Lorscheiter will visit the holy places of Christianity and Judaism, but will not be meeting with official representatives of the Israeli government, Sobel said. “With regard to international policy, the National Bishops’ Conference of Brazil is subject to the authority of the Holy See, and the Vatican does not recognize the State of Israel,” Sobel explained.

‘TREMENDOUS SENSITIVITY’ BY BRAZILIAN BISHOPS

“The Brazilian bishops have already acknowledged the reality of the State of Israel, which is the most they can do,” Sobel said. “The Bishops’ Conference does not have the power to recognize or not recognize a nation. Such recognition can only come from the Vatican,”

But, Sobel added, “The Brazilian bishops showed tremendous sensitivity by including in their guidelines ‘the right of Jews to a peaceful political existence in their land or origin, a right that becomes real in the State of Israel.’ And the mere fact that the president of the Bishops’ Conference wants to go to Israel speaks for itself.”

The “guidelines” to which Sobel referred is a 187-page “Guide for Catholic-Jewish Dialogue in Brazil,” distributed in the fall of 1986 to Brazil’s 229 Catholic archdioceses and dioceses. The guide covers such subjects as Israel, Jewish history, the Holocaust, roots of anti-Semitism, Judaism in Brazil, and interfaith cooperation.

“I personally feel that the ecumenical cause is valid independent of the recognition of the State of Israel by the Vatican, important as that may be,” Sobel told the JTA. “Recognition of the State of Israel by the Vatican is a top priority for Jews all over the world, and we will strive relentlessly toward this goal. The issue of Israel is at the very center of Catholic-Jewish understanding.

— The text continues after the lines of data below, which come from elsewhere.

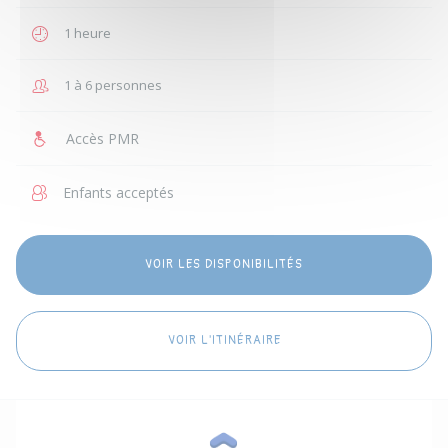
1 heure
1 à 6 personnes
Accès PMR
Enfants acceptés
VOIR LES DISPONIBILITÉS
VOIR L'ITINÉRAIRE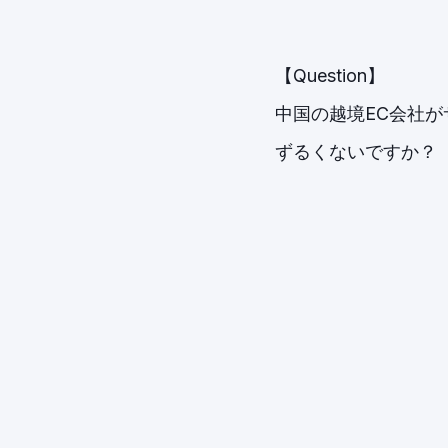
【Question】
中国の越境EC会社
ずるくないですか？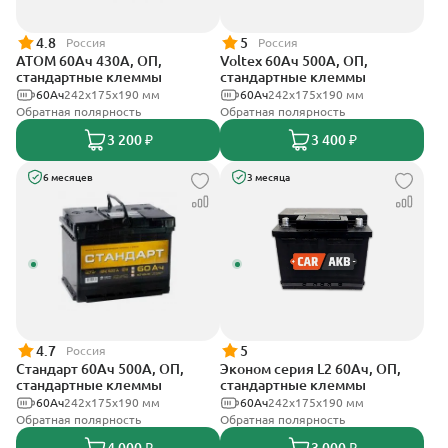
4.8
5
Россия
Россия
АТОМ 60Ач 430А, ОП,
Voltex 60Ач 500А, ОП,
стандартные клеммы
стандартные клеммы
60Ач
242х175х190 мм
60Ач
242х175х190 мм
Обратная полярность
Обратная полярность
3 200 ₽
3 400 ₽
6 месяцев
3 месяца
4.7
5
Россия
Стандарт 60Ач 500А, ОП,
Эконом серия L2 60Ач, ОП,
стандартные клеммы
стандартные клеммы
60Ач
242x175x190 мм
60Ач
242х175х190 мм
Обратная полярность
Обратная полярность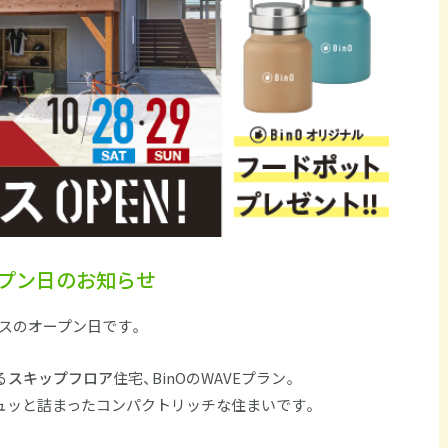
ープン日のお知らせ
ハウスのオープン日です。
る
スキップフロア
住宅、BinOのWAVEプラン。
ュッと詰まったコンパクトリッチな住まいです。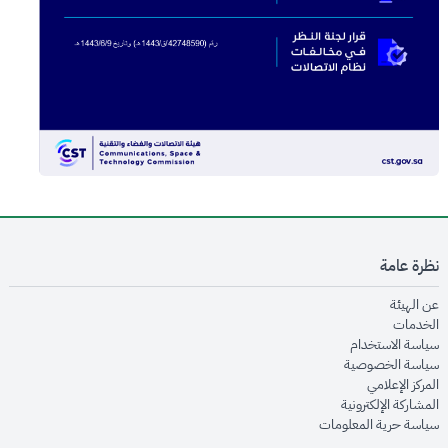
نظرة عامة
opens in new window
عن الهيئة
opens in new window
الخدمات
opens in new window
سياسة الاستخدام
opens in new window
سياسة الخصوصية
opens in new window
المركز الإعلامي
opens in new window
المشاركة الإلكترونية
opens in new window
سياسة حرية المعلومات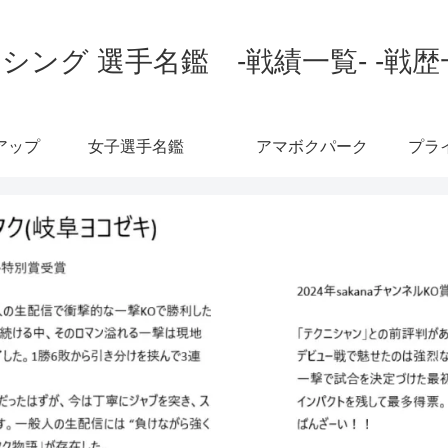
シング 選手名鑑 -戦績一覧- -戦歴
アップ
女子選手名鑑
アマボクパーク
プラ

“However, even if the Vatican does not recognize Israel in the immediate future, Catholic-Jewish dialogue must continue. Recognition will be a consequence of dialogue; it cannot be a prerequisite. If we make it a sine qua non condition, we will be creating an impasse to further progress in Catholic-Jewish relations. Our impatience with the Vatican’s position on Israel cannot lead us to intransigence with regard to interfaith dialogue and action.”

A MORE IMPORTANT STEP

For the Jews living in Brazil, “the support given by the Brazilian Catholic leadership to our community and to Israel is even more important than is recognition of Israel by the Vatican,” Sobel continued. “In Brazil, where Jews are such a small minority, the National Bishops’ Conference is reaching out to us with open arms and hearts. We cannot belittle their concrete manifestation of solidarity.”

There are only about 150,000 Jews in Brazil, with the largest community of some 70,000 in Sao Paulo. Brazil is the largest Catholic country in the world, with Catholics comprising 90 percent of its population of 140 million.

“Under such circumstances, the good will of the Brazilian bishops toward the Jewish community takes on an even greater meaning,” Sobel said. “They certainly don’t need us. We need them. Israel does not depend on relations with the Vatican, in order to exist. But the way in which hundreds of millions of Brazilian Catholics are taught to think about Jews now and in the future will be critical to the future of our Jewish children.”